I have been asked to make wedding bands for a young couple in the
area. They want the rings to be two-toned (silver & gold). I am very
new to jewelry and have never done two-toned rings before!

They want two matching bands without any stones that are pretty much
typical looking. If you can imagine the profile of the rings… they
want a hammered texture in the center with a depression on both
sides of that, which would be the gold tone and on the outside of
that, two raised rings caping both ends off. I hope I made that
clear enough to understand.

I tried to convince them to have the gold colored part recessed
below the surface of the profile so that it could be plated yellow
and not where off.

There is a cost issue so we won’t be making them out of white
gold… Silver is fine but silver is so soft and can tarnish
(Argentium is a possibility), I wasn’t sure it would hold up well
enough for wedding bands. Am I wrong?

The couple also suggested the possibility of stainless. I have a
Sherline metal lathe that I could attempt to turn the rings on and
then plate the recessed areas with gold. By the way, the females
ring will just be a smaller more ‘petite’ version of the males ring.

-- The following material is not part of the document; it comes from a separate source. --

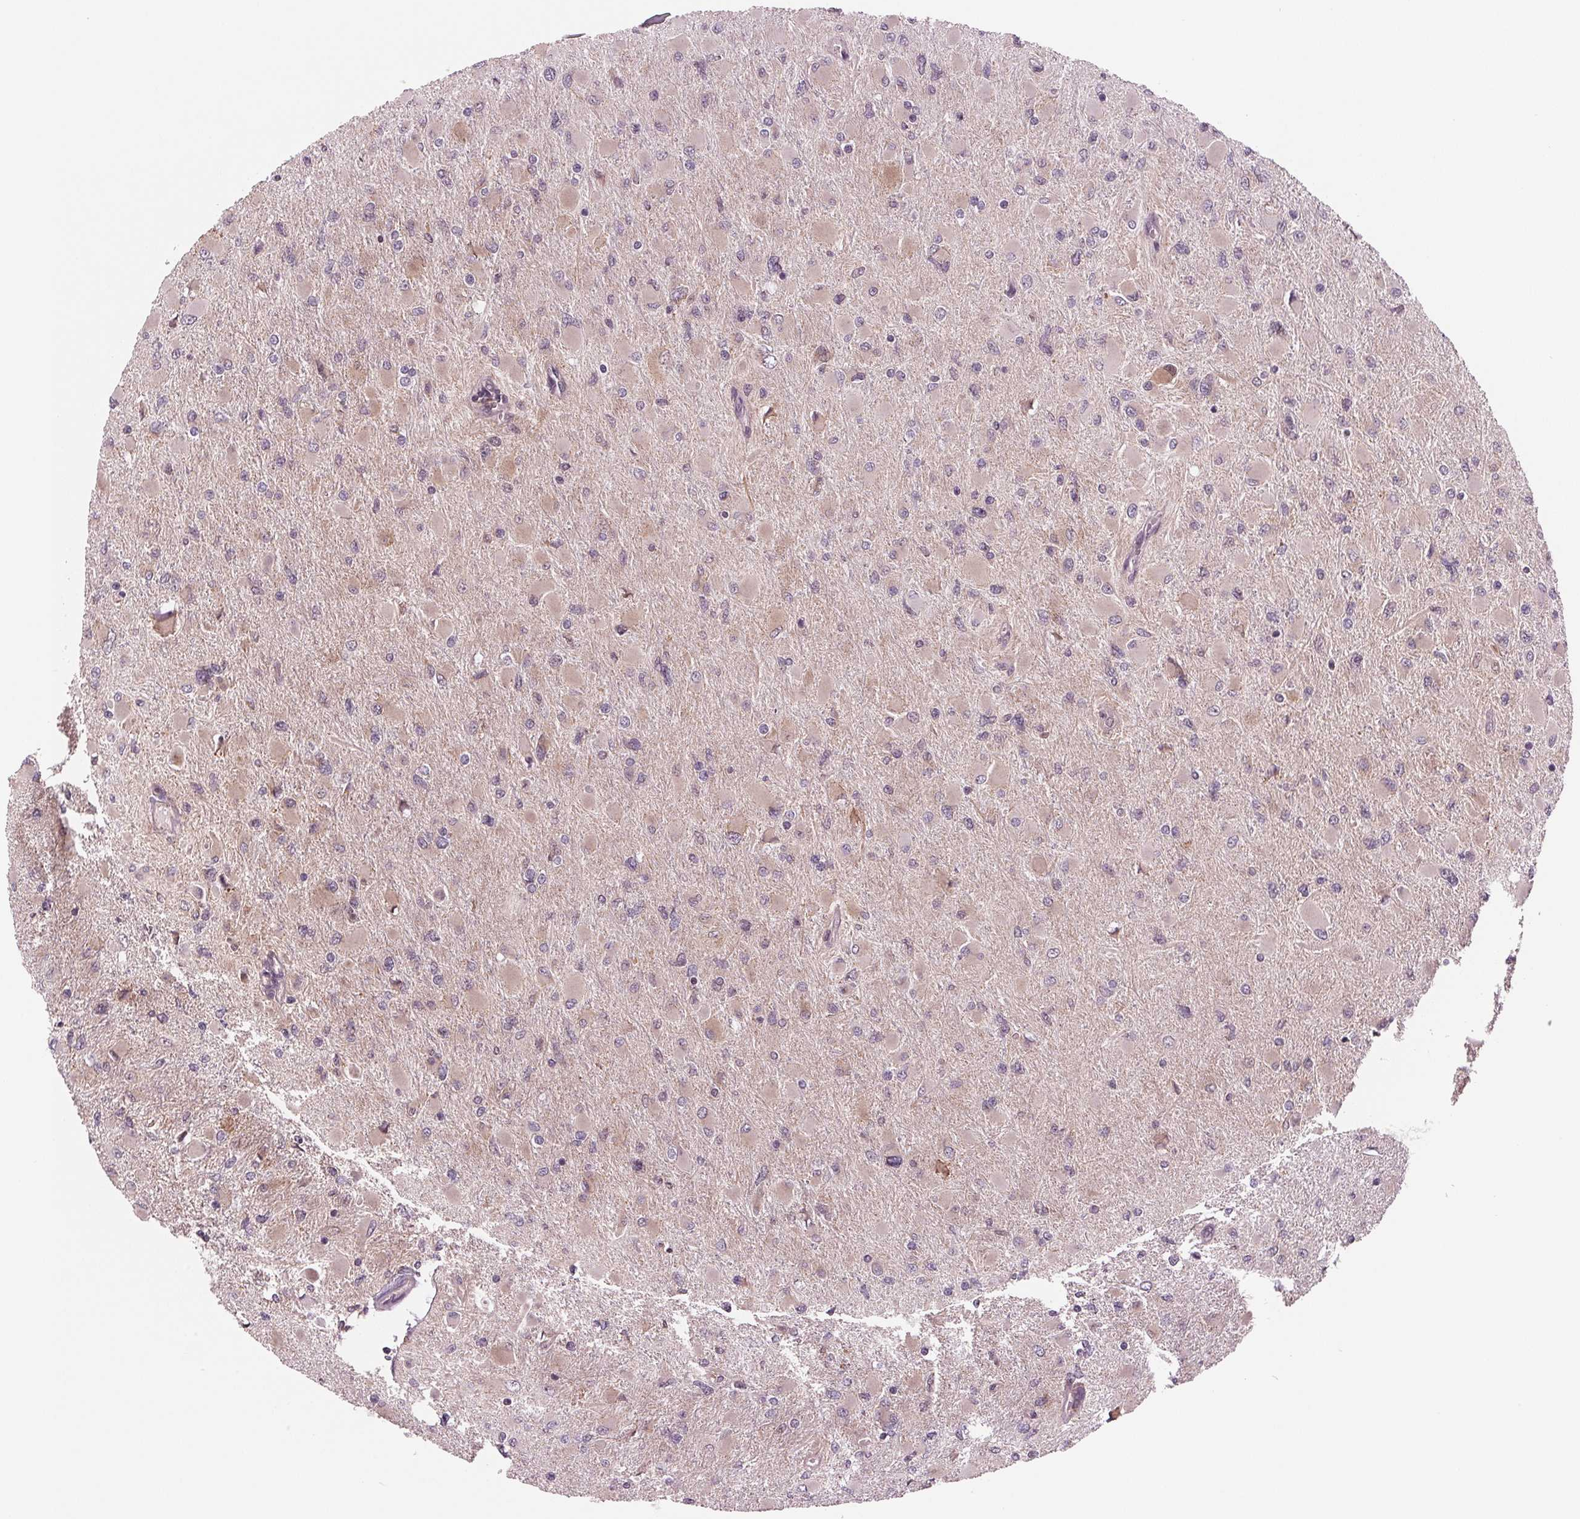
{"staining": {"intensity": "weak", "quantity": "<25%", "location": "cytoplasmic/membranous"}, "tissue": "glioma", "cell_type": "Tumor cells", "image_type": "cancer", "snomed": [{"axis": "morphology", "description": "Glioma, malignant, High grade"}, {"axis": "topography", "description": "Cerebral cortex"}], "caption": "High magnification brightfield microscopy of glioma stained with DAB (3,3'-diaminobenzidine) (brown) and counterstained with hematoxylin (blue): tumor cells show no significant positivity.", "gene": "STAT3", "patient": {"sex": "female", "age": 36}}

I’m asking for opinions and suggestions. What would you do if a
customer wanted silver “colored” rings but couldn’t afford white
gold… and also how would you accomplish the 'two-tone’
aspect…through plating? I do know plating wears off and that’s why
I suggested the plated ‘band’ be recessed so it doesn’t or very
rarely comes into contact with any surface.

I don’t really like the idea of making them stainless because of the
inability to re-size… and also… who wants stainless wedding bands
to symbolize marriage?

I much appreciate any suggestions. I have to have these done by the
first week in September.!!

Thanks guys!!!


Since you have a lathe, here’s a quick way to get the effect without
perishable plating.

Take a seamless sterling band a few sizes(two? depends on how deep
the grooves are) smaller than customer’s finger size and mount it in
your lathe. Cut two grooves for where you want the gold. Make two
thin gold bands(wires, really) with a cross section suitable for the
grooves. Make them so they just barely fit over the ring. Put the
sterling ring in a ring stretcher and place the gold ‘washers’ in the
grooves and stretch away. Finish as desired. No need to solder the
gold to the sterling, in fact its better and neater if you don’t. If
you don’t have access to a stretcher you could probably use the
hammering texture to spread the silver ring.

This will work better with a comfort fit type ring. This is not
theoretical, I’ve done it several times.